Thursday, March 08, 2007

TMFFTTM 11

It was one of those things that my father failed to tell me about, such as never re-arranging furniture until guests are pounding on your door. I was meandering about the supermarket looking for something for my evening meal (I'd already found a do-it-yourself Bhel-Poori kit) when I found myself pondering the rice selection.
"Aha!" I thought (fortunately, as I find that spoken soliloquies on the relative merits of various dried cereals or farinaceous goods, tend to attract attention to oneself, and not in a "How fascinating me too, did you know wild rice isn't actually rice?" sort of way), "I've never actually done a proper risotto, pilafs yes, oodles, but never a real 'stand over the pan and stir things till they fall into a glop of the right consistency for one's own taste' sort of risotto." My hand stirred, hesitated and darted forward. Hence it was that I left with a packet of Arborio rice.
"Why - " you may ask, "with all your culinary expertise, and with all your spare time in the evenings, as I know you have no social life, have you never attempted a risotto before?"
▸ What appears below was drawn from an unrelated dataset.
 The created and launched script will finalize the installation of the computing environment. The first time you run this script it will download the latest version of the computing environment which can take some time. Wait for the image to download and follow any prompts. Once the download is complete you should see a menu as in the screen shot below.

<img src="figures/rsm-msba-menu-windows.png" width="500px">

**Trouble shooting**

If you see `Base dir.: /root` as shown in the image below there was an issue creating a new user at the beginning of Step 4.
"Well - " I reply, "what with, as you know, no social life, and the consequent malaise engendered by the same, I spend a lot of the time slouched in front of the TV. Therefore, for me to take time away from said TV, to stir rice, seems as pointless as watching the TV in the first place."
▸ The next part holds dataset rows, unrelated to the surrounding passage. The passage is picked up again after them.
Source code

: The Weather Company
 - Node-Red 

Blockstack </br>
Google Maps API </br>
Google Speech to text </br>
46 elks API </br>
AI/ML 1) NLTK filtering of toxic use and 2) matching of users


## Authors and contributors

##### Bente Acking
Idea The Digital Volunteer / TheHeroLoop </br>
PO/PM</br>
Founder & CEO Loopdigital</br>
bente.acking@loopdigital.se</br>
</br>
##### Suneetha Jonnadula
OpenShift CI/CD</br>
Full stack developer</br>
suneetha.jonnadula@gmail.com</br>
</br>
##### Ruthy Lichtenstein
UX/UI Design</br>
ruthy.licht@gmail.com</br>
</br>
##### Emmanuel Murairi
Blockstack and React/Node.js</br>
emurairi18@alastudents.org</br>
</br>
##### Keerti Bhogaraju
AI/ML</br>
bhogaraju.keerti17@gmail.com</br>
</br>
"But..." you counter, "..."
"I know!" irascibly.
Thus it was that the anxiety started, for, as you probably know, the basis of a good risotto is wine, dribbled into the pan to be soaked up by the parched rice grains, till they swell and deliquesce with oenous aromatics. But how much? I poured a sloosh, the rice glooped it down, loosened it's belt and gave me the stare of an orphan. I poured more, it did the same again this time jutting its lower lip. After the next go, I carefully inspected the bottle, took the risotto off the heat, went and got a glass, put the risotto back on the heat, poured a glass, re-inspected the bottle. I became an aid-worker in the Camp, feeling guilty, though eminently sensible, I turned on the kettle, and lobbed some East-European veggie stock into the pan.
It was a good risotto, though I ran out of wine halfway through the plate.
Moral. When wine is an essential cooking ingredient, buy two bottles.